[Dataset excerpts — start]
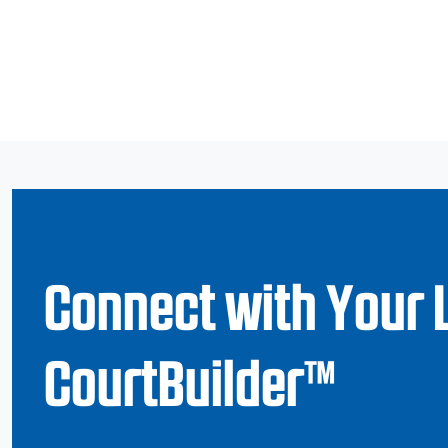
Connect with Your 
CourtBuilder™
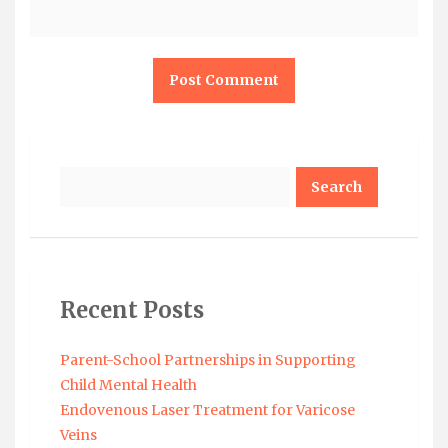
Search
Recent Posts
Parent-School Partnerships in Supporting
Child Mental Health
Endovenous Laser Treatment for Varicose
Veins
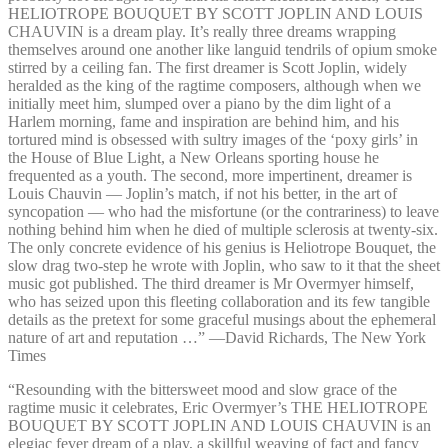
HELIOTROPE BOUQUET BY SCOTT JOPLIN AND LOUIS
CHAUVIN is a dream play. It’s really three dreams wrapping
themselves around one another like languid tendrils of opium smoke
stirred by a ceiling fan. The first dreamer is Scott Joplin, widely
heralded as the king of the ragtime composers, although when we
initially meet him, slumped over a piano by the dim light of a
Harlem morning, fame and inspiration are behind him, and his
tortured mind is obsessed with sultry images of the ‘poxy girls’ in
the House of Blue Light, a New Orleans sporting house he
frequented as a youth. The second, more impertinent, dreamer is
Louis Chauvin — Joplin’s match, if not his better, in the art of
syncopation — who had the misfortune (or the contrariness) to leave
nothing behind him when he died of multiple sclerosis at twenty-six.
The only concrete evidence of his genius is Heliotrope Bouquet, the
slow drag two-step he wrote with Joplin, who saw to it that the sheet
music got published. The third dreamer is Mr Overmyer himself,
who has seized upon this fleeting collaboration and its few tangible
details as the pretext for some graceful musings about the ephemeral
nature of art and reputation …” —⁠David Richards, The New York
Times
“Resounding with the bittersweet mood and slow grace of the
ragtime music it celebrates, Eric Overmyer’s THE HELIOTROPE
BOUQUET BY SCOTT JOPLIN AND LOUIS CHAUVIN is an
elegiac fever dream of a play, a skillful weaving of fact and fancy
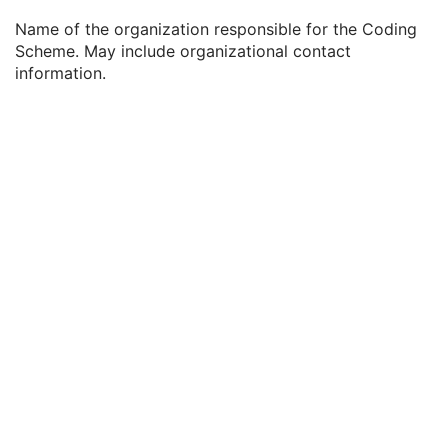
Coding Scheme External ID
2C
Name of the organization responsible for the Coding
Coding Scheme Name
3
Scheme. May include organizational contact
Coding Scheme Responsible Organization
3
information.
Context Group Identification Sequence
3
Mapping Resource Identification Sequence
3
Timezone Offset From UTC
3
Private Data Element Characteristics Sequence
3
Content Qualification
3
Referenced Defined Protocol Sequence
1C
Referenced Performed Protocol Sequence
1C
Contributing Equipment Sequence
3
Instance Number
3
Conversion Source Attributes Sequence
1C
Longitudinal Temporal Information Modified
3
HL7 Structured Document Reference Sequence
1C
SOP Instance Status
3
SOP Authorization DateTime
3
SOP Authorization Comment
3
Authorization Equipment Certification Number
3
Encrypted Attributes Sequence
1C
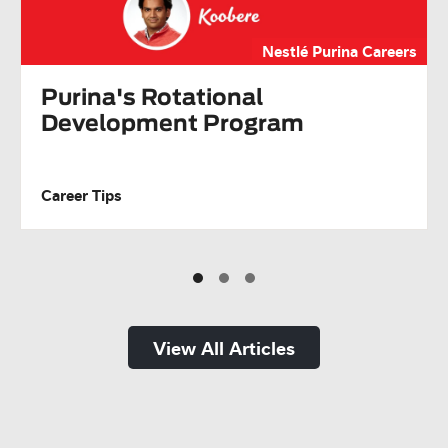
Nestlé Purina Careers
Purina's Rotational
Development Program
Career Tips
View All Articles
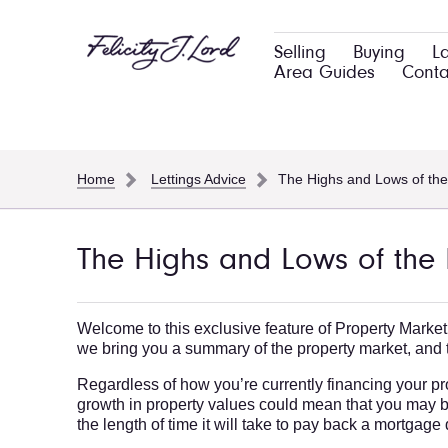
Selling
Buying
L
Area Guides
Conta
Home
Lettings Advice
The Highs and Lows of the
The Highs and Lows of the 
Welcome to this exclusive feature of Property Market
we bring you a summary of the property market, and t
Regardless of how you’re currently financing your prop
growth in property values could mean that you may b
the length of time it will take to pay back a mortgag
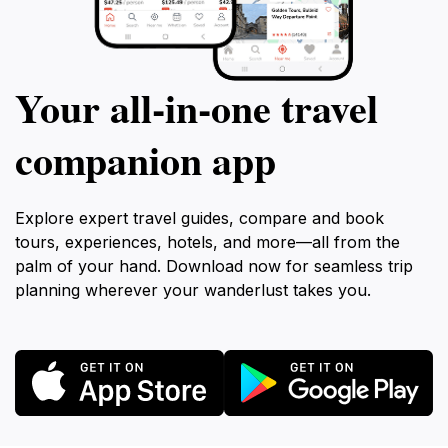
Your all‑in‑one travel
companion app
Explore expert travel guides, compare and book
tours, experiences, hotels, and more—all from the
palm of your hand. Download now for seamless trip
planning wherever your wanderlust takes you.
[Dataset excerpts — finish]
Task objective –
Copy the text read from every item above line for line, and leave the pictures out of your copy.

Exercise output –
Connect with Your 
CourtBuilder™
Search
Recent Posts
Parent-School Partnerships in Supporting
Child Mental Health
Endovenous Laser Treatment for Varicose
Veins
HELIOTROPE BOUQUET BY SCOTT JOPLIN AND LOUIS
CHAUVIN is a dream play. It’s really three dreams wrapping
themselves around one another like languid tendrils of opium smoke
stirred by a ceiling fan. The first dreamer is Scott Joplin, widely
heralded as the king of the ragtime composers, although when we
initially meet him, slumped over a piano by the dim light of a
Harlem morning, fame and inspiration are behind him, and his
tortured mind is obsessed with sultry images of the ‘poxy girls’ in
the House of Blue Light, a New Orleans sporting house he
frequented as a youth. The second, more impertinent, dreamer is
Louis Chauvin — Joplin’s match, if not his better, in the art of
syncopation — who had the misfortune (or the contrariness) to leave
nothing behind him when he died of multiple sclerosis at twenty-six.
The only concrete evidence of his genius is Heliotrope Bouquet, the
slow drag two-step he wrote with Joplin, who saw to it that the sheet
music got published. The third dreamer is Mr Overmyer himself,
who has seized upon this fleeting collaboration and its few tangible
details as the pretext for some graceful musings about the ephemeral
nature of art and reputation …” —⁠David Richards, The New York
Times
“Resounding with the bittersweet mood and slow grace of the
ragtime music it celebrates, Eric Overmyer’s THE HELIOTROPE
BOUQUET BY SCOTT JOPLIN AND LOUIS CHAUVIN is an
elegiac fever dream of a play, a skillful weaving of fact and fancy
Coding Scheme External ID
2C
Name of the organization responsible for the Coding
Coding Scheme Name
3
Scheme. May include organizational contact
Coding Scheme Responsible Organization
3
information.
Context Group Identification Sequence
3
Mapping Resource Identification Sequence
3
Timezone Offset From UTC
3
Private Data Element Characteristics Sequence
3
Content Qualification
3
Referenced Defined Protocol Sequence
1C
Referenced Performed Protocol Sequence
1C
Contributing Equipment Sequence
3
Instance Number
3
Conversion Source Attributes Sequence
1C
Longitudinal Temporal Information Modified
3
HL7 Structured Document Reference Sequence
1C
SOP Instance Status
3
SOP Authorization DateTime
3
SOP Authorization Comment
3
Authorization Equipment Certification Number
3
Encrypted Attributes Sequence
1C
Nestlé Purina Careers
Purina's Rotational
Development Program
Career Tips
View All Articles
Selling
Buying
L
Area Guides
Conta
Home
Lettings Advice
The Highs and Lows of the
The Highs and Lows of the 
Welcome to this exclusive feature of Property Market
we bring you a summary of the property market, and t
Regardless of how you’re currently financing your prop
growth in property values could mean that you may b
the length of time it will take to pay back a mortgag
Your all‑in‑one travel
companion app
Explore expert travel guides, compare and book
tours, experiences, hotels, and more—all from the
palm of your hand. Download now for seamless trip
planning wherever your wanderlust takes you.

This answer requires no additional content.